View of Kincaid from Cemetery Road. If you
look closely you can make out what probably
is Train 72 heading eastbound.

Leave a comment ?

13 Comments.

  1. Doug,
    What awesome photos! I love reading about your childhood experiences in Page and your watching the VGN trains and ultimately the N&W. I would have loved to have heard those FM Trainmasters in action. I bet they have a distinctive sound!

    Keep the photos coming. I’ll check back often.

    Donald

  2. G. R. Yeager II

    I really enjoyed the photos of DB Tower & Page WV. My father (Bob Yeager) was the station agent at one time. Thanks again.

  3. I have been researching the Virginian Railway for 15 years. Your site contains the only picture I have ever seen of DB Tower (at Alloy on the NYC). Great job!!!!

  4. My Grandfather, John Wood started with the VGN back around 1913 and worked there at Page. He ended up at the Oak Hill station where he retired with 59 years with the railroad. My other Grandparents were members of the Page Baptist Church back in the 60s. I remember going to church there when I spent the summers with them. Great pictures, brings back good memories.

    • Thanks for you comments. Wow 59 years with the railroad! Did you ever know of a John Frazier? He is quite a historian of the area and was the childhood friend of my mother.

  5. I was pretty young when I spent the summers down there so I don’t recall the name but I had Uncles that worked for the railroad so they might have met John Frazier. My Grandad, John Wood was a station agent at Page before I was born.

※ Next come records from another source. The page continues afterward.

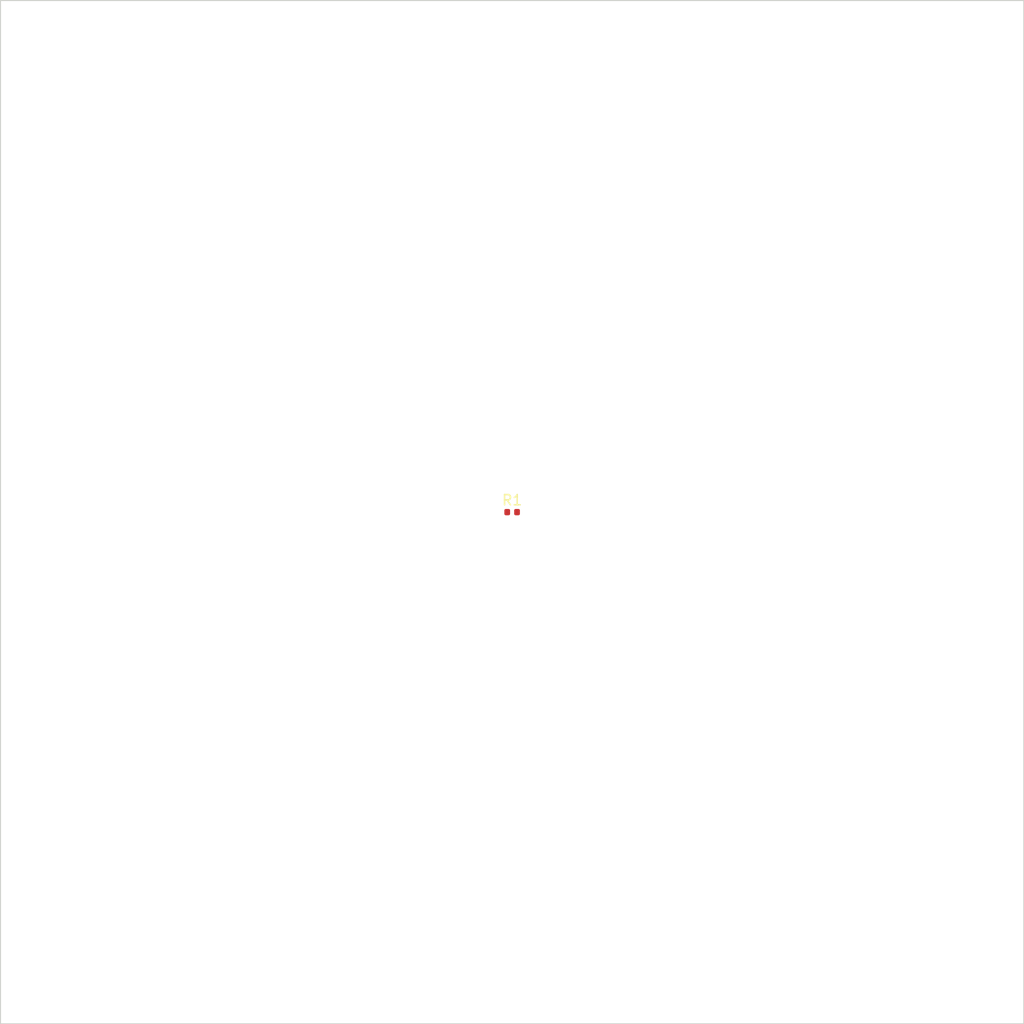
<source format=kicad_pcb>
(kicad_pcb (version 20211014) (generator pcbnew)

  (general
    (thickness 1.6)
  )

  (paper "A4")
  (layers
    (0 "F.Cu" signal)
    (31 "B.Cu" signal)
    (44 "Edge.Cuts" user)
  )

  (setup
    (pad_to_mask_clearance 0)
  )

  (net 0 "")

  (footprint "Resistor_SMD:R_0402_1005Metric" (layer "F.Cu") (at 150 100))

  (gr_rect (start 100 50) (end 200 150) (layer "Edge.Cuts") (width 0.1) (fill none) (tstamp 00000000-0000-0000-0000-000000000006))
)
</source>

My memories of him was when he was the agent at Oak Hill. He was there for quite a few years. You have some great pictures posted. Thanks

  6. Charles Divita, Jr

    I’ve been searching for my grandfather’s grave. Looked in the kincaid Cenetary where my mother says he was buried. Remember going there as a child to clear the grave. I didn’t know about the Page Cemetary “…on the hill above the Kincaid Cemetery on the east side of Loop Creek” until I read your article. Thank you. I’ll try that area on my next visit to WV. His name was Romeo Easter King (died in mines 2/17/1939. Family lived in Page.

    • I’m glad this article helped you. I haven’t been on my blog for a while so I am hoping you will see my response.

  7. Libby Kincaid

    Doug,

    These are wonderful! Thank you so much. My family grew up in Page and Kincaid. My uncle was a clerk at the Page Depot for several years. He will enjoy these too.
    Libby Cole Kincaid

    • Libby,

      Thank you for contacting me and sharing about your family. If you haven’t seen my post on My Favorite Locations on the Former Virginian Railway there a few more pictures at Page and Kincaid.